John Triptych | 1 comments It's all about the hero's journey about someone who goes on an adventure, and wins a victory during a crisis and then returns back to where he started from into a changed person.

How relevant is this template in real life?

message 2: by Christopher (new)

Christopher (christopherdenny) | 1 comments "...[T]he hero or heroine...[is]someone who has found or achieved or done something beyond the normal range of achievement and experience. A hero properly is someone who has given his life to something bigger than himself or other than himself." --Campbell, Power of Myth

Since the hero is the exceptional person, his or her story is more likely to entertain, enlighten and/or inspire someone, rather than be used as a template for living. But these stories can, of course, help you get through and live a better life--even if your adventures are mostly vicarious ones...However, the opportunity to be a hero is always there, provided that you have the courage; the ability to sacrifice, and the willingness to endure suffering...As for me, I'd rather see than be one.

message 3: by Tobin (new)

Tobin | 1 comments I'm a Nietzschean in the sense that, I 'distrust systems' - because they usually fail at some point due to some sort of exception (or many). For this reason, I have reservations calling most things 'universal.'

However, in literary terms, I think Monomyth is a useful concept for categorization and templating a story.
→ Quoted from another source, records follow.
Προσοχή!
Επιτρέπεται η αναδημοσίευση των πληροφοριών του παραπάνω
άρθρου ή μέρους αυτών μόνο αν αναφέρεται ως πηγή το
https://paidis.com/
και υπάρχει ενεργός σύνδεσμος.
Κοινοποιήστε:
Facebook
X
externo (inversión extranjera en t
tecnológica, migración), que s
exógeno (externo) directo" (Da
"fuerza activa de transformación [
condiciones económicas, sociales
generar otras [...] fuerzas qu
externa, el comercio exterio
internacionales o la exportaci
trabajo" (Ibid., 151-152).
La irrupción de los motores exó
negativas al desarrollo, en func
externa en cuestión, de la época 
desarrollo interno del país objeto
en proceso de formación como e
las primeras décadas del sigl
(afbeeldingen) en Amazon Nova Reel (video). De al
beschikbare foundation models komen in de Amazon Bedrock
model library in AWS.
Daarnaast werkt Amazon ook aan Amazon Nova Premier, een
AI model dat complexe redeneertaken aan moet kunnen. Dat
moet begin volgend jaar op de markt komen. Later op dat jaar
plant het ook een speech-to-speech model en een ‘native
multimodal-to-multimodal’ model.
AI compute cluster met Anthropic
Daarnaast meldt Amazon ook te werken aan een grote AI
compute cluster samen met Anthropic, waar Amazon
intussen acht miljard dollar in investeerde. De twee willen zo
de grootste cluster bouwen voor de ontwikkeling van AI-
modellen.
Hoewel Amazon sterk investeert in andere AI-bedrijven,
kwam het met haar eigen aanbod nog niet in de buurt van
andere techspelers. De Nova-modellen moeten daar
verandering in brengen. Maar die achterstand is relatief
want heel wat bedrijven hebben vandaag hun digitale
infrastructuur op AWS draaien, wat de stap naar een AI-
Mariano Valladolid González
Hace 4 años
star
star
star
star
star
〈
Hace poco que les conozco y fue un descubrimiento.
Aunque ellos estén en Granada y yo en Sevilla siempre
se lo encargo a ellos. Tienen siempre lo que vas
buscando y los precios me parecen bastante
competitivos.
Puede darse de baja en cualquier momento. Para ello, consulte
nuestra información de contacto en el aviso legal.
As it applies to 'life' - I think myth is hugely important in that it can provide social context and a cosmology and therefore: direction.

Many of the challenges of 'modern man' (Jung) is the lack of context. As a result, many walk around myth-less with no sense of up or down, right or wrong, what the future should hold, how they should live their lives. I think that possessing a sense of one's own personal myth can provide this.

It's no surprise that children are more drawn to Star Wars than established religion - because Star Wars is a myth that better fits our current state of being.

message 4: by E.G. (new)

E.G. Kardos | 1 comments I agree that the Monomyth, or Hero's Journey are a very useful terms in literature. Campbell's work that spanned his lifetime shows that humanity's stories are universal and because they are, we are all connected. Religions are full of myths and when we acknowledge that and go to the root of the religion, we will find many of the same ideas found in Star Wars or other stories told or written over a millennia. I challenged myself to write a myth for today and pleased with the reception it is having--I feel I have been true to Campbell's thinking as it is a story of following one's bliss.